#### Work to be completed
After locating the line with "X143402000Y-172332000D03*" in the data that follows, return it and every later line exactly, up to and including the line with "X149750000Y-148200000D03*".

━━ Supplied records ━━

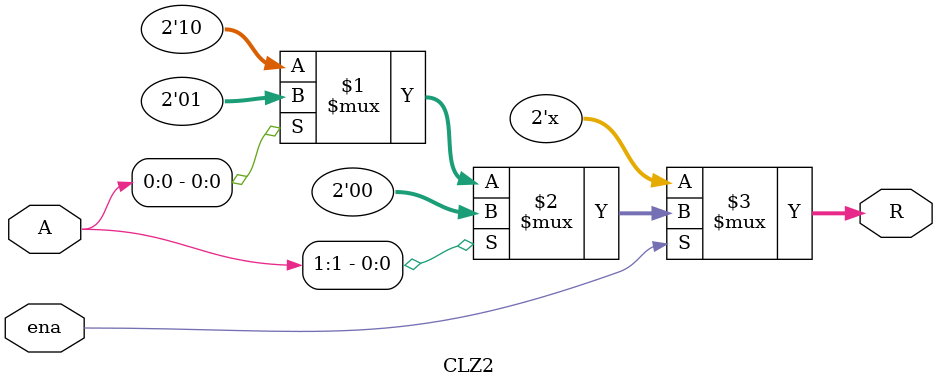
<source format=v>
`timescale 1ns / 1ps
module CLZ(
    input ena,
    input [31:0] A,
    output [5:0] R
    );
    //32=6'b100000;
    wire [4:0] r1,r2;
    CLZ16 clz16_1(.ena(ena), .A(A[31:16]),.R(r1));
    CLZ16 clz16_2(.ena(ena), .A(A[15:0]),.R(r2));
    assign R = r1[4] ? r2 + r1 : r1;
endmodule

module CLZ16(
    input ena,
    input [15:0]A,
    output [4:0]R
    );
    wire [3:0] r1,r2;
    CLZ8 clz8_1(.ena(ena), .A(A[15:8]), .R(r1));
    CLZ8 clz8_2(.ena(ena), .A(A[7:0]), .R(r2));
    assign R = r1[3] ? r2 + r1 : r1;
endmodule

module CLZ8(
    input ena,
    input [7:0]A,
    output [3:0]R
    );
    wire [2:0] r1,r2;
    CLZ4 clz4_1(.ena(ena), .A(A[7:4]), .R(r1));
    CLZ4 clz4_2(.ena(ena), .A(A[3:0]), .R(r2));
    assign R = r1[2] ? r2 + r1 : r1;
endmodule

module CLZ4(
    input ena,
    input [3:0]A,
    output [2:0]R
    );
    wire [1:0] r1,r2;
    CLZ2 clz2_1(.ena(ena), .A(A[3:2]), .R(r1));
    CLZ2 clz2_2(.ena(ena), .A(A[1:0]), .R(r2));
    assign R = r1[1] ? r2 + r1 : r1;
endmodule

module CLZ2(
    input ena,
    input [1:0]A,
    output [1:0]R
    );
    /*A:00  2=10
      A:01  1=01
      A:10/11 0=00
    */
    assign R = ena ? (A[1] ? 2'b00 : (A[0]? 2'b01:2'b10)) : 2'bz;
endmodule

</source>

━━━
━━ Supplied records ━━

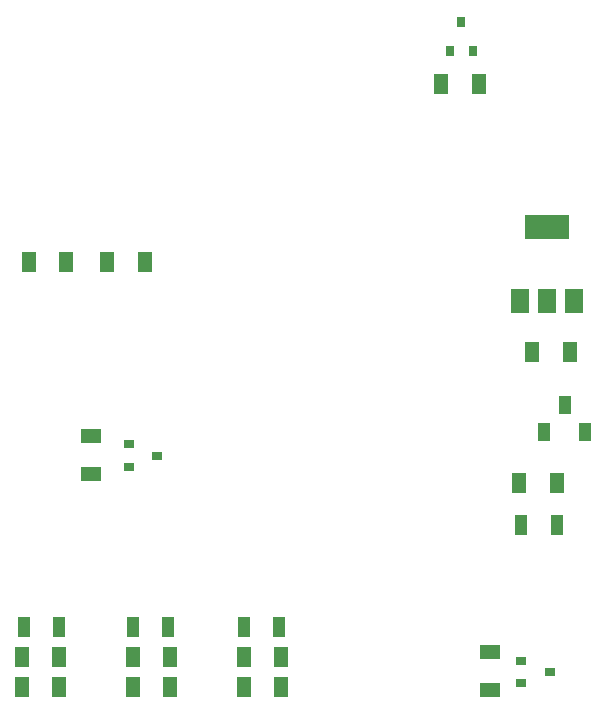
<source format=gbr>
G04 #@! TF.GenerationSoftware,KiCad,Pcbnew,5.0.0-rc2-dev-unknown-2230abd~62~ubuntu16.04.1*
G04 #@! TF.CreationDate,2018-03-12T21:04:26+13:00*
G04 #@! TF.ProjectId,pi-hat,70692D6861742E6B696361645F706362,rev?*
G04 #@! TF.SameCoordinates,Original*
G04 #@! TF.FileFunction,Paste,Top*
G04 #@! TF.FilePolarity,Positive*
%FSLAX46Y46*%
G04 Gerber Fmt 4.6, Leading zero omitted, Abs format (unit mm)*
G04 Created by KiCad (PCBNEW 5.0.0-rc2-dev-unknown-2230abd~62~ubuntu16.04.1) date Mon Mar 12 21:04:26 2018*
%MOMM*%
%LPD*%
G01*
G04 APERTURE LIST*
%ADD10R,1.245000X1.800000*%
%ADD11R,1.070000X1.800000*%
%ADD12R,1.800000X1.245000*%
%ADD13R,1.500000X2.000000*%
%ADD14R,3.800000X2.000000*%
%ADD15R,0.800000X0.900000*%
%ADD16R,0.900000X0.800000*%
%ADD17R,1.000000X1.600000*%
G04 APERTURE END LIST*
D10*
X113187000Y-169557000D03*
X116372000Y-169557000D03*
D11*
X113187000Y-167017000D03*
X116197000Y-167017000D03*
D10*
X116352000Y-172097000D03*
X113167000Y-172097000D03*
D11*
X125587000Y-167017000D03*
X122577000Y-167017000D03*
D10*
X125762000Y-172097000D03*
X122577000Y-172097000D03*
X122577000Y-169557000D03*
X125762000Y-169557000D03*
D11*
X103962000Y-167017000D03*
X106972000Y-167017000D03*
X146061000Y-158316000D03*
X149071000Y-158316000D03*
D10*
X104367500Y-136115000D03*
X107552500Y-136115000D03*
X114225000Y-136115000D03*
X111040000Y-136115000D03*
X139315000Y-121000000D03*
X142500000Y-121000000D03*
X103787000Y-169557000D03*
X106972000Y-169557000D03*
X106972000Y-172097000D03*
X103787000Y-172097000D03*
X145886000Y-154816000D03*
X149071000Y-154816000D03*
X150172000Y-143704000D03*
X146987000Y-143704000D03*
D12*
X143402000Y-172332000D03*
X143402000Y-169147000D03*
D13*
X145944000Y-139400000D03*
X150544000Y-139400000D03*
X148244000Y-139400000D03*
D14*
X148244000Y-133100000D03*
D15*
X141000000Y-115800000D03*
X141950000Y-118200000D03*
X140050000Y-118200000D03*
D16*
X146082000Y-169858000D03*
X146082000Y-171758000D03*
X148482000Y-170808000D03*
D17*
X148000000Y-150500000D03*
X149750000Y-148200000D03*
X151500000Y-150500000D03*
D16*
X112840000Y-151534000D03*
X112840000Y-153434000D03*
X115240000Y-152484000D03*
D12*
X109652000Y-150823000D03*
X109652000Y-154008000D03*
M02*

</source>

━━━

#### Response area
X143402000Y-172332000D03*
X143402000Y-169147000D03*
D13*
X145944000Y-139400000D03*
X150544000Y-139400000D03*
X148244000Y-139400000D03*
D14*
X148244000Y-133100000D03*
D15*
X141000000Y-115800000D03*
X141950000Y-118200000D03*
X140050000Y-118200000D03*
D16*
X146082000Y-169858000D03*
X146082000Y-171758000D03*
X148482000Y-170808000D03*
D17*
X148000000Y-150500000D03*
X149750000Y-148200000D03*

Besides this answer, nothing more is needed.